Family medicine is changing, as is the membership of our association. And those changes are presenting some interesting challenges to the Academy, which now represents more than 105,000 members -- up nearly 10,000 compared to just two years ago -- from diverse practice backgrounds.
We recently published the results(1 page PDF) of our annual membership satisfaction survey. Although we are constantly striving to do better, I was encouraged to see that overall member satisfaction was 78 percent, up 4 percent from 2010 and 2011.
What's interesting is how varied the responses were when broken down by demographics. For example, 79 percent of respondents agreed with the statement that "the AAFP is doing a good job of representing the specialty of family medicine." The percentage of those agreeing was much higher among women (88 percent) than men (76 percent). Women (87 percent) also were more likely than men (74 percent) to agree with the statement that "the actions of the AAFP support its mission to improve the health of patients, families and communities by serving the needs of members."
There were similar gaps between employed physicians (69 percent) and practice owners (60 percent) on whether the Academy's leaders are leading the AAFP in the right direction. New physicians (87 percent) were significantly more likely than non-new physicians (77 percent) to agree that they benefit from being an AAFP member.
Employed physicians (82 percent), women (86 percent), and new physicians (88 percent) all reported satisfaction levels that were higher than the aforementioned 78 percent. Certainly, there is overlap in these three categories. According to our member census, more than 80 percent of our new physicians are employed, and more than 70 percent of our female members are employed. More than half of our new physicians are female.
Twenty-five years ago, employed physicians accounted for less than one-third of the Academy's membership. Today, the percentage has more than doubled, and employed physicians now account for 60 percent of membership. During the same time, the percentage of solo physicians has dropped from 44 percent to 17 percent.
In a survey of employed family physicians, only 13 percent of respondents indicated interest in owning a share of their practice.
It is vital that we understand the needs of this growing number of employed physicians and the trend toward employment. At the same time, we must continue to support the solo and small practice physicians, who remain critical to the health of their communities, especially in rural and underserved areas.

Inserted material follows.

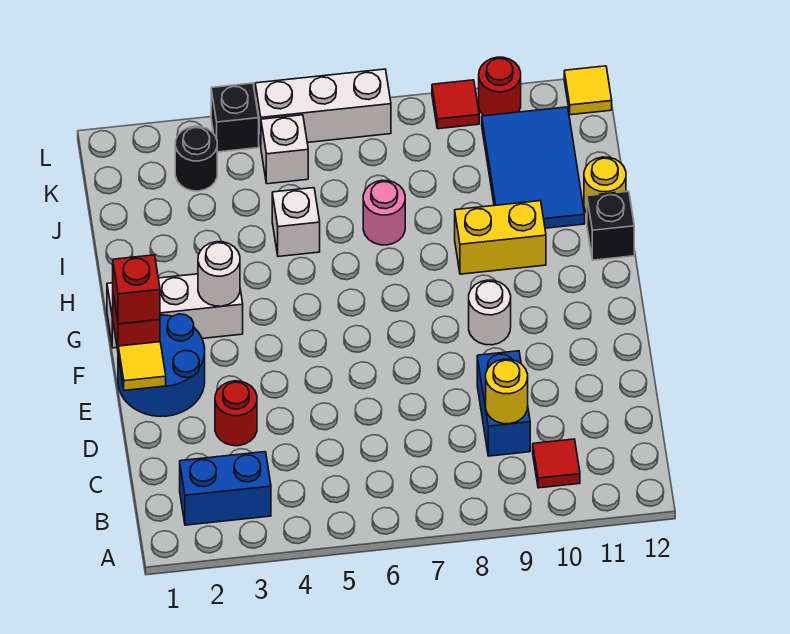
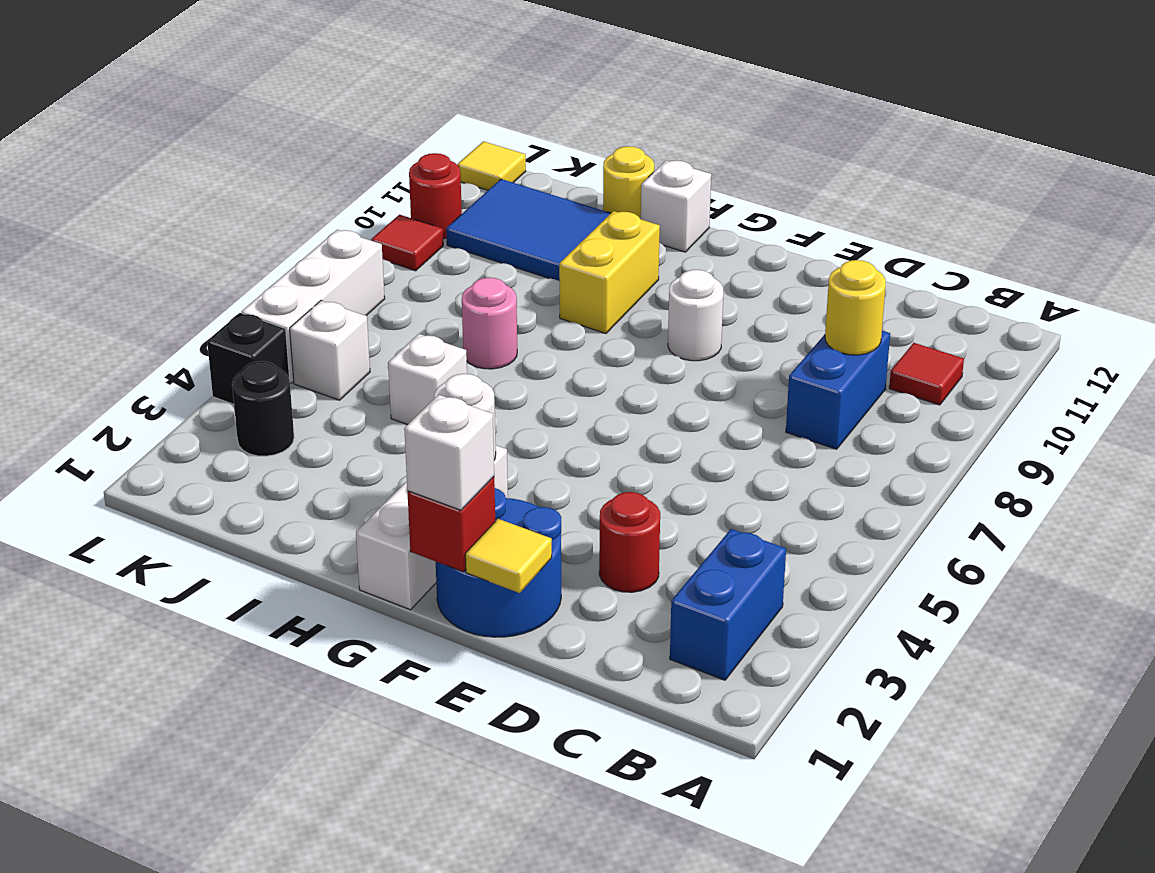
blue brick C9:D9 level 1 -> blue brick C8:C9 level 1
red brick F1 level 3 -> white brick F1 level 3
black brick H12 level 1 -> white brick H12 level 1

The challenge presented is that different types of members have divergent priorities. For example, when we asked members to select three issues that should be priorities of the AAFP this year, more than half selected payment reform and 40 percent selected medical liability reform. But four other issues -- helping FPs maintain board certification, working within the health care reform law to preserve gains for primary care, workforce issues and scope of practice -- garnered roughly the same amount of support, ranging from 23 percent to 25 percent.
Some differences in priorities were significant. Employed physicians (50 percent) were 12 percent less likely than practice owners (62 percent) to select payment reform as a priority, and they were 8 percent more likely to select workforce issues.

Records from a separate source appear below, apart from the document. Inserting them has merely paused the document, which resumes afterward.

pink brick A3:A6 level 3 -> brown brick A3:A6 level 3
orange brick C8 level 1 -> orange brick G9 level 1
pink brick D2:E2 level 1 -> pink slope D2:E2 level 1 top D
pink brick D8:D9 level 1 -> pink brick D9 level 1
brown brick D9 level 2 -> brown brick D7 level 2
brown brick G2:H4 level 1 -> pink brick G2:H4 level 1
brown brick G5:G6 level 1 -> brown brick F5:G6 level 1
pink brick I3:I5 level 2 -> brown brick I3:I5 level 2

New physicians (28 percent) were significantly less likely than non-new physicians (42 percent) to select liability reform, and they were 8 percent more likely than their more experienced colleagues to pick scope of practice.
We also asked members how they would distribute $100 if they had to divide it among the Academy's four strategic objectives: advocacy, continuing medical education, health of the public and practice enhancement. Again, there were some interesting differences. Employed physicians put more emphasis on health of the public than practice owners, and they put less emphasis on advocacy and practice enhancement than practice owners. New physicians (who are more likely to be employed) also put more emphasis on public health issues and less on advocacy than non-new physicians.

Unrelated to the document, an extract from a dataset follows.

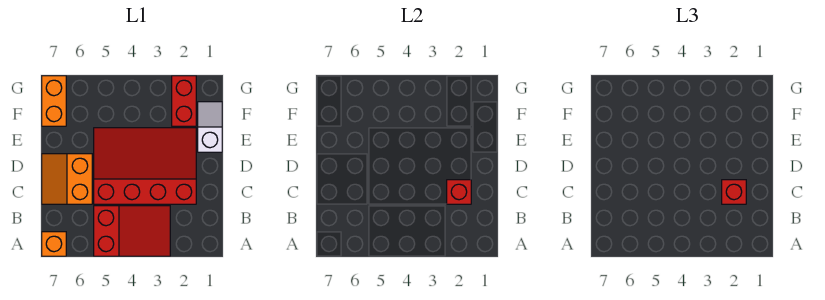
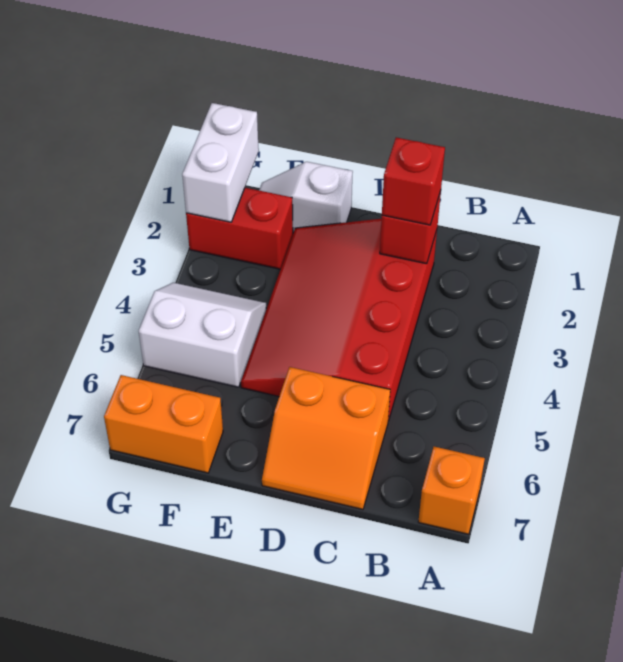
red slope A3:B5 level 1 top 5 -> none
none -> white slope F4:G5 level 1 top 5
none -> white brick G1:G2 level 2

There was agreement, however, on some important questions. More than 80 percent of respondents said their AAFP membership was important. Nearly 80 percent said they benefit from being a member, and more than three-fourths said they would recommend membership to other family physicians.
Those are encouraging statistics, and they remind the Academy that our mission is bringing value to all of us as members, regardless of how and where we practice and whether or not we own that practice.